Stored data
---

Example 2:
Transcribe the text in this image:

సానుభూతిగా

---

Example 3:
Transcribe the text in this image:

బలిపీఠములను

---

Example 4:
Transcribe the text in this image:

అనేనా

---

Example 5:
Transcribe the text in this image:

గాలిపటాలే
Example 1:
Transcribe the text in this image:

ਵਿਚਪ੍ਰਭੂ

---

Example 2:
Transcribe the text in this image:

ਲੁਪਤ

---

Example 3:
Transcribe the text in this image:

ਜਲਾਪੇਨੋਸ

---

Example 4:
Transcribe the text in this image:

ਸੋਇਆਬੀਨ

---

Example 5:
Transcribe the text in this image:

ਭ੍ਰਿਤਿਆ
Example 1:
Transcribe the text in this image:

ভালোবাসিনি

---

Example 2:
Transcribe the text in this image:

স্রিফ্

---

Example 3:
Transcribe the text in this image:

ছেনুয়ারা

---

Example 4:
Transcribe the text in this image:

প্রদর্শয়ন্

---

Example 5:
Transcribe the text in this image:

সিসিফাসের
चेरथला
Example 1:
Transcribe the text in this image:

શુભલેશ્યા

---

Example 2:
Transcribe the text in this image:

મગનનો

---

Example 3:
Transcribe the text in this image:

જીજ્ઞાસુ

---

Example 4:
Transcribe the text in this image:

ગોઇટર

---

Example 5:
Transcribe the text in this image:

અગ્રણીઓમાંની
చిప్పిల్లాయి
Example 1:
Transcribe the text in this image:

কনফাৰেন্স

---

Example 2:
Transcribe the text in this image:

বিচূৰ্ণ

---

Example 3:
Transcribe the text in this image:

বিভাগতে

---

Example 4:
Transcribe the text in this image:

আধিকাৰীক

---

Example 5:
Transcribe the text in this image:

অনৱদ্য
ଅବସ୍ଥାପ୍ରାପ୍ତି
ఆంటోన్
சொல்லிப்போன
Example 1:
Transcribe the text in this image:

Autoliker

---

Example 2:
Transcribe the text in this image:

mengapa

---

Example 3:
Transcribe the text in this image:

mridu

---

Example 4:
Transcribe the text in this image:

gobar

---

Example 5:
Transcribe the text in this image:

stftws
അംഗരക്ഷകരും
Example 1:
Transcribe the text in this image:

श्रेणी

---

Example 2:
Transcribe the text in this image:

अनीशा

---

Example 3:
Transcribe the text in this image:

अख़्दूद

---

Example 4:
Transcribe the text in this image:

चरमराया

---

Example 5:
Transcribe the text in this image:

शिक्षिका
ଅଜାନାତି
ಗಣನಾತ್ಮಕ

- EXERCISE DESCRIPTION
Reproduce each entry exactly, leaving out nothing.

- ANSWER TO THE PROBLEM
---

Example 2:
Transcribe the text in this image:

సానుభూతిగా

---

Example 3:
Transcribe the text in this image:

బలిపీఠములను

---

Example 4:
Transcribe the text in this image:

అనేనా

---

Example 5:
Transcribe the text in this image:

గాలిపటాలే
Example 1:
Transcribe the text in this image:

ਵਿਚਪ੍ਰਭੂ

---

Example 2:
Transcribe the text in this image:

ਲੁਪਤ

---

Example 3:
Transcribe the text in this image:

ਜਲਾਪੇਨੋਸ

---

Example 4:
Transcribe the text in this image:

ਸੋਇਆਬੀਨ

---

Example 5:
Transcribe the text in this image:

ਭ੍ਰਿਤਿਆ
Example 1:
Transcribe the text in this image:

ভালোবাসিনি

---

Example 2:
Transcribe the text in this image:

স্রিফ্

---

Example 3:
Transcribe the text in this image:

ছেনুয়ারা

---

Example 4:
Transcribe the text in this image:

প্রদর্শয়ন্

---

Example 5:
Transcribe the text in this image:

সিসিফাসের
चेरथला
Example 1:
Transcribe the text in this image:

શુભલેશ્યા

---

Example 2:
Transcribe the text in this image:

મગનનો

---

Example 3:
Transcribe the text in this image:

જીજ્ઞાસુ

---

Example 4:
Transcribe the text in this image:

ગોઇટર

---

Example 5:
Transcribe the text in this image:

અગ્રણીઓમાંની
చిప్పిల్లాయి
Example 1:
Transcribe the text in this image:

কনফাৰেন্স

---

Example 2:
Transcribe the text in this image:

বিচূৰ্ণ

---

Example 3:
Transcribe the text in this image:

বিভাগতে

---

Example 4:
Transcribe the text in this image:

আধিকাৰীক

---

Example 5:
Transcribe the text in this image:

অনৱদ্য
ଅବସ୍ଥାପ୍ରାପ୍ତି
ఆంటోన్
சொல்லிப்போன
Example 1:
Transcribe the text in this image:

Autoliker

---

Example 2:
Transcribe the text in this image:

mengapa

---

Example 3:
Transcribe the text in this image:

mridu

---

Example 4:
Transcribe the text in this image:

gobar

---

Example 5:
Transcribe the text in this image:

stftws
അംഗരക്ഷകരും
Example 1:
Transcribe the text in this image:

श्रेणी

---

Example 2:
Transcribe the text in this image:

अनीशा

---

Example 3:
Transcribe the text in this image:

अख़्दूद

---

Example 4:
Transcribe the text in this image:

चरमराया

---

Example 5:
Transcribe the text in this image:

शिक्षिका
ଅଜାନାତି
ಗಣನಾತ್ಮಕ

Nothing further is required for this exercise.